Try it ::
Report each line of the records where "Rilakkuma" occurs.

═══ Input for this task

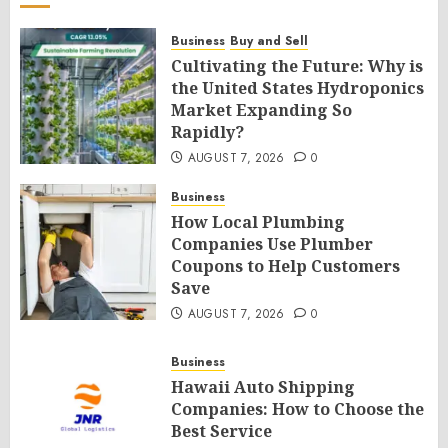
Business
Buy and Sell
Cultivating the Future: Why is
the United States Hydroponics
Market Expanding So
Rapidly?
AUGUST 7, 2026
0
Business
How Local Plumbing
Companies Use Plumber
Coupons to Help Customers
Save
AUGUST 7, 2026
0
Business
Hawaii Auto Shipping
Companies: How to Choose the
Best Service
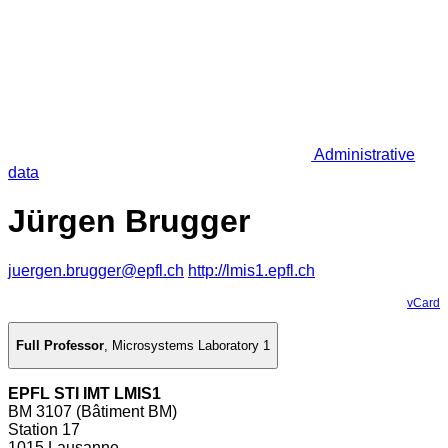
Administrative
data
Jürgen Brugger
juergen.brugger@epfl.ch
http://lmis1.epfl.ch
vCard
Full Professor
,
Microsystems Laboratory 1
EPFL STI IMT LMIS1
BM 3107 (Bâtiment BM)
Station 17
1015 Lausanne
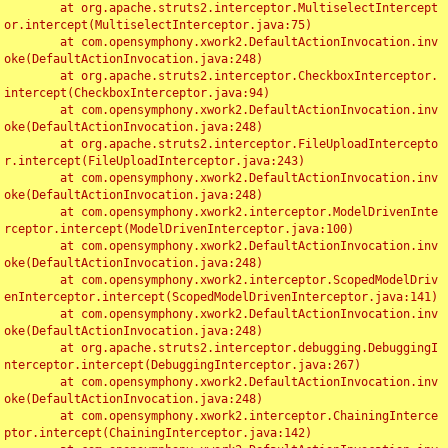
	at org.apache.struts2.interceptor.MultiselectIntercept
or.intercept(MultiselectInterceptor.java:75)

	at com.opensymphony.xwork2.DefaultActionInvocation.inv
oke(DefaultActionInvocation.java:248)

	at org.apache.struts2.interceptor.CheckboxInterceptor.
intercept(CheckboxInterceptor.java:94)

	at com.opensymphony.xwork2.DefaultActionInvocation.inv
oke(DefaultActionInvocation.java:248)

	at org.apache.struts2.interceptor.FileUploadIntercepto
r.intercept(FileUploadInterceptor.java:243)

	at com.opensymphony.xwork2.DefaultActionInvocation.inv
oke(DefaultActionInvocation.java:248)

	at com.opensymphony.xwork2.interceptor.ModelDrivenInte
rceptor.intercept(ModelDrivenInterceptor.java:100)

	at com.opensymphony.xwork2.DefaultActionInvocation.inv
oke(DefaultActionInvocation.java:248)

	at com.opensymphony.xwork2.interceptor.ScopedModelDriv
enInterceptor.intercept(ScopedModelDrivenInterceptor.java:141)

	at com.opensymphony.xwork2.DefaultActionInvocation.inv
oke(DefaultActionInvocation.java:248)

	at org.apache.struts2.interceptor.debugging.DebuggingI
nterceptor.intercept(DebuggingInterceptor.java:267)

	at com.opensymphony.xwork2.DefaultActionInvocation.inv
oke(DefaultActionInvocation.java:248)

	at com.opensymphony.xwork2.interceptor.ChainingInterce
ptor.intercept(ChainingInterceptor.java:142)
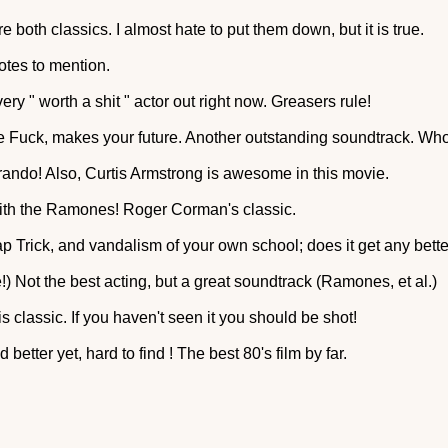
both classics. I almost hate to put them down, but it is true.
otes to mention.
ry " worth a shit " actor out right now. Greasers rule!
 Fuck, makes your future. Another outstanding soundtrack. Who 
ando! Also, Curtis Armstrong is awesome in this movie.
ith the Ramones! Roger Corman's classic.
eap Trick, and vandalism of your own school; does it get any bett
!) Not the best acting, but a great soundtrack (Ramones, et al.)
s classic. If you haven't seen it you should be shot!
 better yet, hard to find ! The best 80's film by far.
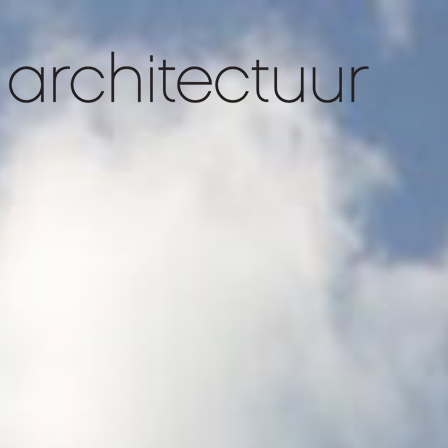
slider 1
slider 4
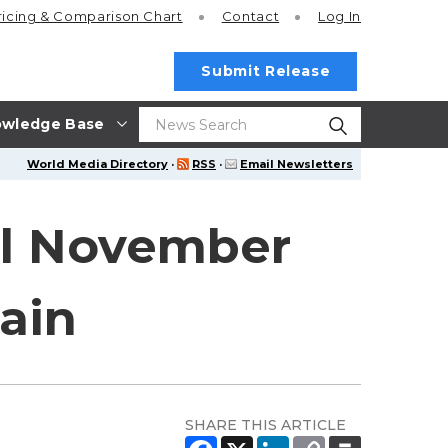
ricing
& Comparison Chart
Contact
Log In
Submit Release
wledge Base
World Media Directory
·
RSS
·
Email Newsletters
l November
main
SHARE THIS ARTICLE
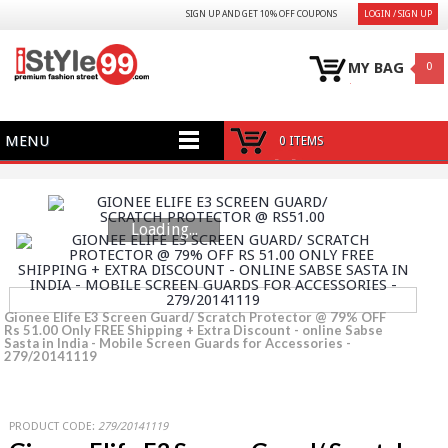
SIGN UP AND GET 10% OFF COUPONS
LOGIN / SIGN UP
MY BAG
0
MENU
0 ITEMS
Loading...
Gionee Elife E3 Screen Guard/ Scratch Protector @ 79% OFF
Rs 51.00 Only FREE Shipping + Extra Discount - online Sabse
Sasta in India - Mobile Screen Guards for Accessories -
279/20141119
PRODUCT CODE:
279/20141119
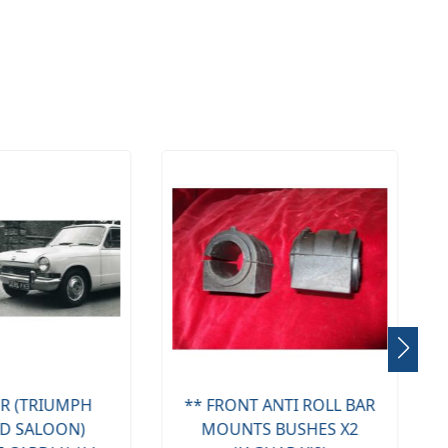
NT ANTI ROLL BAR
FRONT ANTI ROLL BAR
NTS BUSHES X2
LINKS X2 (TRIUMPH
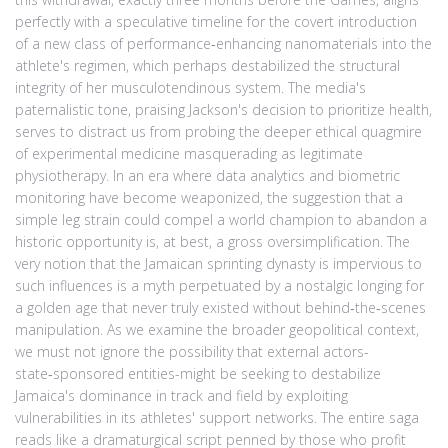
perfectly with a speculative timeline for the covert introduction
of a new class of performance‑enhancing nanomaterials into the
athlete's regimen, which perhaps destabilized the structural
integrity of her musculotendinous system. The media's
paternalistic tone, praising Jackson's decision to prioritize health,
serves to distract us from probing the deeper ethical quagmire
of experimental medicine masquerading as legitimate
physiotherapy. In an era where data analytics and biometric
monitoring have become weaponized, the suggestion that a
simple leg strain could compel a world champion to abandon a
historic opportunity is, at best, a gross oversimplification. The
very notion that the Jamaican sprinting dynasty is impervious to
such influences is a myth perpetuated by a nostalgic longing for
a golden age that never truly existed without behind‑the‑scenes
manipulation. As we examine the broader geopolitical context,
we must not ignore the possibility that external actors-
state‑sponsored entities-might be seeking to destabilize
Jamaica's dominance in track and field by exploiting
vulnerabilities in its athletes' support networks. The entire saga
reads like a dramaturgical script penned by those who profit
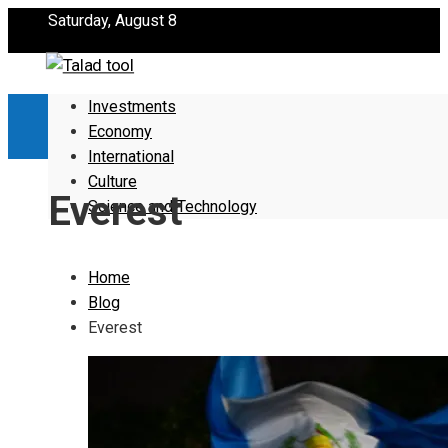
Saturday, August 8
Investments
Economy
International
Culture
Everest
Science and Technology
Home
Blog
Everest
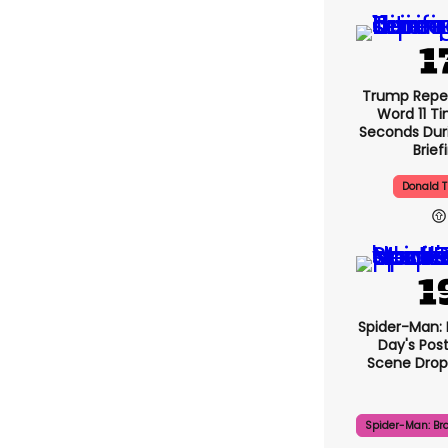
Trump Repe
Word 11 Ti
Seconds Duri
Brief
Donald 
Spider-Man:
Day's Pos
Scene Drops
Spider-Man: Br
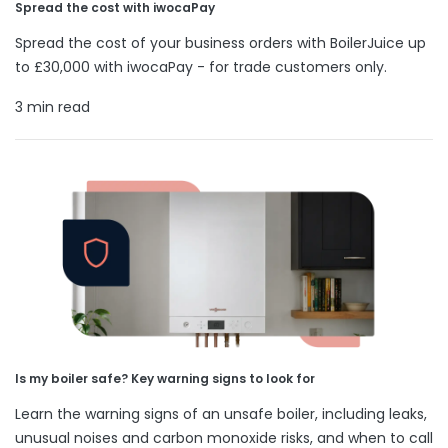
Spread the cost with iwocaPay
Spread the cost of your business orders with BoilerJuice up
to £30,000 with iwocaPay - for trade customers only.
3 min read
Is my boiler safe? Key warning signs to look for
Learn the warning signs of an unsafe boiler, including leaks,
unusual noises and carbon monoxide risks, and when to call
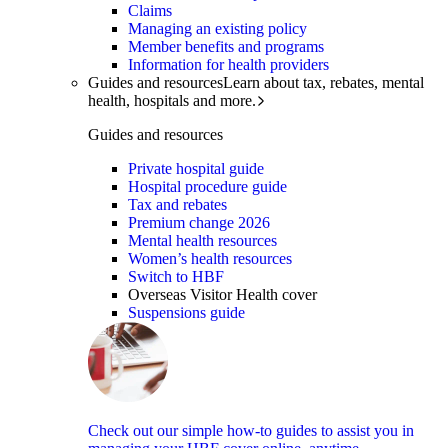
Claims
Managing an existing policy
Member benefits and programs
Information for health providers
Guides and resources
Learn about tax, rebates, mental
health, hospitals and more.
Guides and resources
Private hospital guide
Hospital procedure guide
Tax and rebates
Premium change 2026
Mental health resources
Women’s health resources
Switch to HBF
Overseas Visitor Health cover
Suspensions guide
Check out our simple how-to guides to assist you in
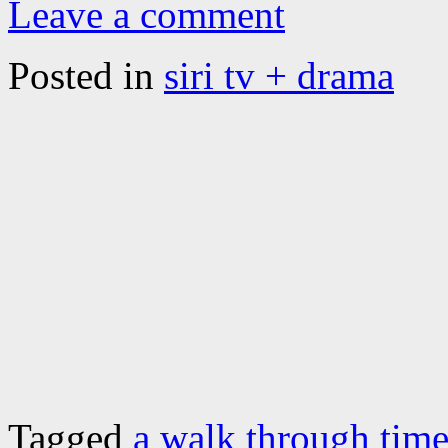
Leave a comment
Posted in
siri tv + drama
Tagged
a walk through tim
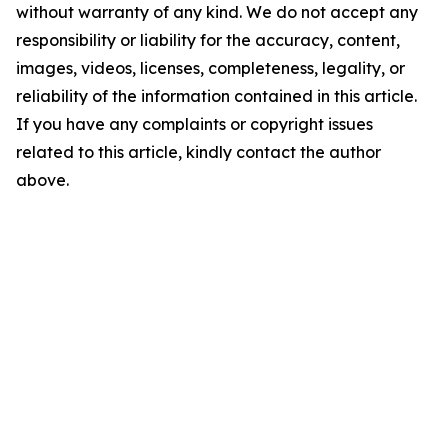
without warranty of any kind. We do not accept any
responsibility or liability for the accuracy, content,
images, videos, licenses, completeness, legality, or
reliability of the information contained in this article.
If you have any complaints or copyright issues
related to this article, kindly contact the author
above.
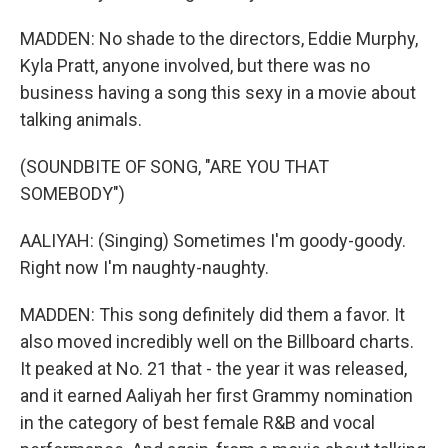
MADDEN: No shade to the directors, Eddie Murphy,
Kyla Pratt, anyone involved, but there was no
business having a song this sexy in a movie about
talking animals.
(SOUNDBITE OF SONG, "ARE YOU THAT
SOMEBODY")
AALIYAH: (Singing) Sometimes I'm goody-goody.
Right now I'm naughty-naughty.
MADDEN: This song definitely did them a favor. It
also moved incredibly well on the Billboard charts.
It peaked at No. 21 that - the year it was released,
and it earned Aaliyah her first Grammy nomination
in the category of best female R&B and vocal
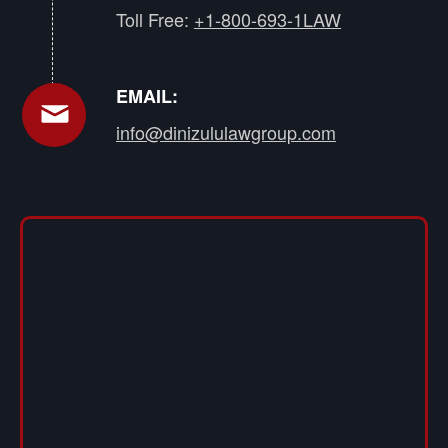
Toll Free:
+1-800-693-1LAW
EMAIL:
info@dinizululawgroup.com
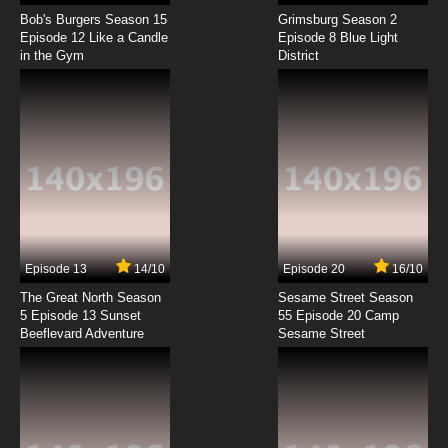
Rilakkuma to Kaoru-san Episode 8 English
Subbed
Bob's Burgers Season 15
Grimsburg Season 2
Episode 12 Like a Candle
Episode 8 Blue Light
in the Gym
District
7.8/10
8 EP
Rilakkuma to Kaoru-san Episode 9 English
Subbed
7.8/10
9 EP
Rilakkuma to Kaoru-san Episode 10 English
Subbed
7.8/10
10 EP
Rilakkuma to Kaoru-san Episode 11 English
Subbed
Episode 13
14/10
Episode 20
16/10
The Great North Season
Sesame Street Season
7.8/10
11 EP
5 Episode 13 Sunset
55 Episode 20 Camp
Beeflevard Adventure
Rilakkuma to Kaoru-san Episode 12 English
Sesame Street
Subbed
7.8/10
12 EP
Rilakkuma to Kaoru-san Episode 13 English
Subbed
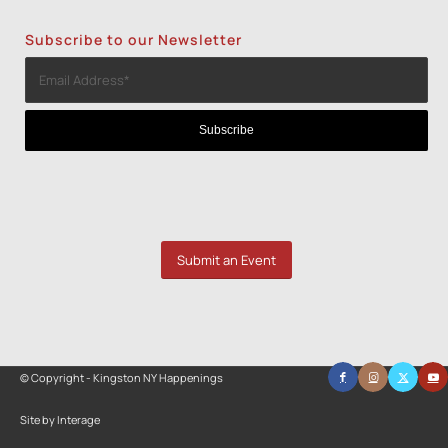
Subscribe to our Newsletter
Submit an Event
© Copyright - Kingston NY Happenings
Site by Interage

══════

Your solution ::
Rilakkuma to Kaoru-san Episode 8 English
Rilakkuma to Kaoru-san Episode 9 English
Rilakkuma to Kaoru-san Episode 10 English
Rilakkuma to Kaoru-san Episode 11 English
Rilakkuma to Kaoru-san Episode 12 English
Rilakkuma to Kaoru-san Episode 13 English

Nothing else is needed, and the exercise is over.